Paradigm Shift

September 16, 2011 § 1 Comment

In class, someone mentioned that more recent science fiction tends to be more disconcerting than science fiction written during “The Golden Age.” Upon considering why “Nightfall” ends in a pragmatically worse but emotionally better way than “Scherzo with Tyrannosaur” or “All the Myriad Ways,” I concluded that “Nightfall” deals with an external problem that happens for reasons unrelated to society and that the problems of the newer stories are often consequences of technological advancement.

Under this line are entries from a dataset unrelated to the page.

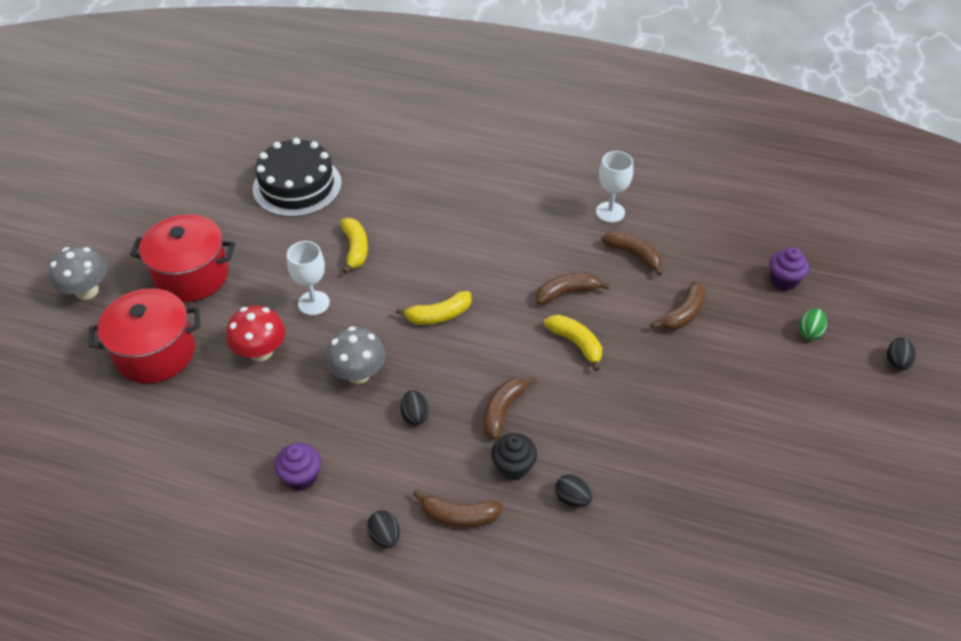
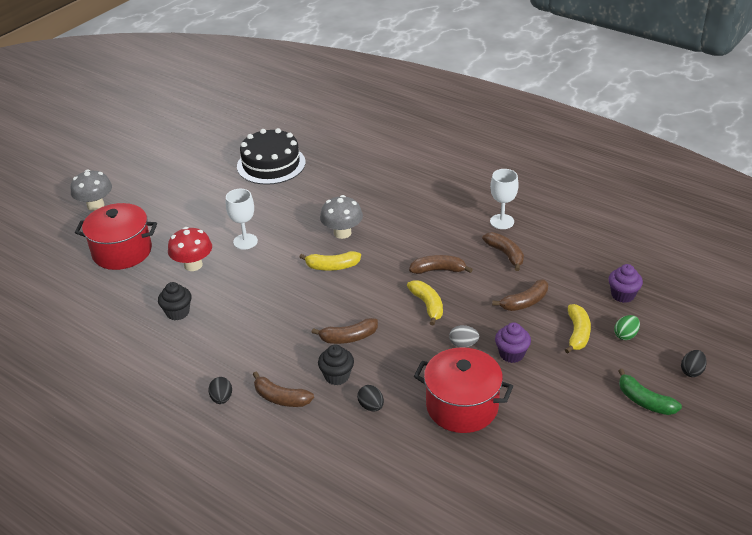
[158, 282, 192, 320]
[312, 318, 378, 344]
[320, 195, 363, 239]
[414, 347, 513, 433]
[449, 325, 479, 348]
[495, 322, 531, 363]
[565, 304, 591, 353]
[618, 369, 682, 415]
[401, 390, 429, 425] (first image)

A quintessential example of such a problem is found in the story “Brooklyn Project” by William Tenn. In this story, the government uses a time machine to travel back to various periods in time and take photographs. The machine causes minor disruptions in each period that subsequently change the present dramatically. Compare this story, published in 1948, with The Time Machine by H.G. Wells, published in 1895. In “Brooklyn Project,” there is a strong feeling of frustration with the society for being the cause of the problem. If only the government of this society had not been so arrogant as to meddle with time itself, one might say, there would be no problem. However, in The Time Machine, the time traveler does not seem arrogant; he is simply an inquisitive scientist. Accordingly, the problems that befall him do not seem to be his fault; they are an unfortunate side effect of his curiosity, and, recognizing this, the reader sympathizes with him.

It is no coincidence that this change occurred after World War II. “Brooklyn Project” is straightforwardly satirizing the Manhattan Project and expresses a feeling in post-WW2 society that humans may have acquired more destructive power than they can responsibly handle.  The lesser presence of sympathy for the characters in the more modern stories is therefore a result of our impression that those societies are neglecting the possibly dangerous consequences of their scientific exploration. The paradigm shift in science fiction stories is that the reader previously asked, “What has happened to them?” and now asks, “What have they done?”